- Data:
· · ·

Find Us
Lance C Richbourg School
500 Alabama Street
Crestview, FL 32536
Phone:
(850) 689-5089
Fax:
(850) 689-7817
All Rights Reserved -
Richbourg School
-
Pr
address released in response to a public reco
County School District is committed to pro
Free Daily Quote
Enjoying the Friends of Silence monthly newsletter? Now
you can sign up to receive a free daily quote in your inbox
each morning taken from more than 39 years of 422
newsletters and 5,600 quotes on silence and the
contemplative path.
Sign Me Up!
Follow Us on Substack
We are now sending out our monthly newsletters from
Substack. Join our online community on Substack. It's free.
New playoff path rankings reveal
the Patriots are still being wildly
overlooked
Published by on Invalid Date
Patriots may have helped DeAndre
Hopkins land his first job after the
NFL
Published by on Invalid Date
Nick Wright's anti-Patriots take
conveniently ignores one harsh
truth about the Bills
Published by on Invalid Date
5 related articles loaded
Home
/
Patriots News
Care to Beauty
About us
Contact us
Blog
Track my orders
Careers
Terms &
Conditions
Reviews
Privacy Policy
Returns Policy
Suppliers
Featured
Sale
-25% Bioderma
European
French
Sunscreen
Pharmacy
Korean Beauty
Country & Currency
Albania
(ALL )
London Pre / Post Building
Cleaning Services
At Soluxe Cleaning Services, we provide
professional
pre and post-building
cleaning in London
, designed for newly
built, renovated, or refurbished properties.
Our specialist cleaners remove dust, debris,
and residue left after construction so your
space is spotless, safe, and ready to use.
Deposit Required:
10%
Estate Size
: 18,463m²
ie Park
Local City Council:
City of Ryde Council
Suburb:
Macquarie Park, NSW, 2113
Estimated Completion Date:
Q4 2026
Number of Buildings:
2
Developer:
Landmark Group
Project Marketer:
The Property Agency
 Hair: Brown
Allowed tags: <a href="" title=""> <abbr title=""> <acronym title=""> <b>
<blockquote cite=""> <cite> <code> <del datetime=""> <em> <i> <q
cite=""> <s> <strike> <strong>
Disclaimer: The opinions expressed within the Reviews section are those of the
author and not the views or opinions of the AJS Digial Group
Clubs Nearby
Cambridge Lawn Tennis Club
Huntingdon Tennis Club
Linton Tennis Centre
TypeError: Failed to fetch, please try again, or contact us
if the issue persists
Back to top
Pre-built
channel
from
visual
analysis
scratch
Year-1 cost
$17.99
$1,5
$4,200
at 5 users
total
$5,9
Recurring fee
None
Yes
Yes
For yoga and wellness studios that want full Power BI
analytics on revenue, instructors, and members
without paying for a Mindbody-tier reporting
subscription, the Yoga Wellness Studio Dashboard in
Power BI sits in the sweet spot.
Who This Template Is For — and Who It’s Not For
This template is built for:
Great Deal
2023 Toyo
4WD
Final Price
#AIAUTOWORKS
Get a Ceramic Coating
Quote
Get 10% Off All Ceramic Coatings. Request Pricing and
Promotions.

· · ·

Scan the records above for the word "City". Show each line in which it appears.

Local City Council:
City of Ryde Council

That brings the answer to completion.